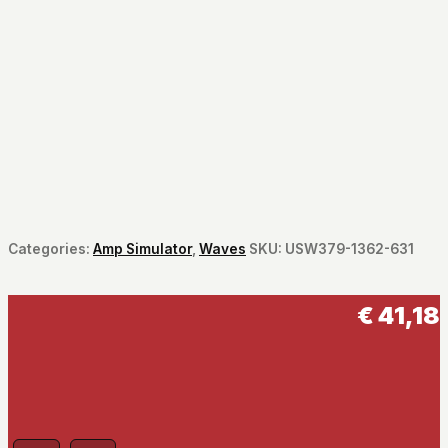
Categories:
Amp Simulator
,
Waves
SKU:
USW379-1362-631
€
41,18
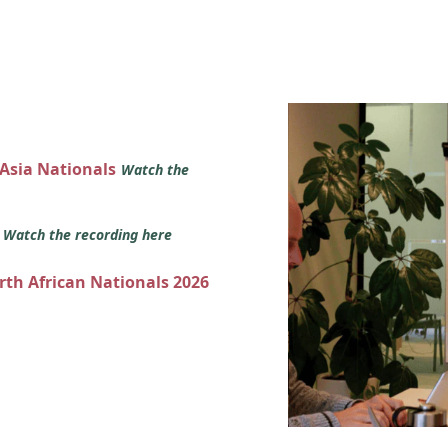
 Asia Nationals
Watch the
s
Watch the recording here
orth African Nationals 2026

• **ACTIVITY**
Check the listing above for "Nationals". Show every line where it turns up.

• **REPLY**
 Asia Nationals
orth African Nationals 2026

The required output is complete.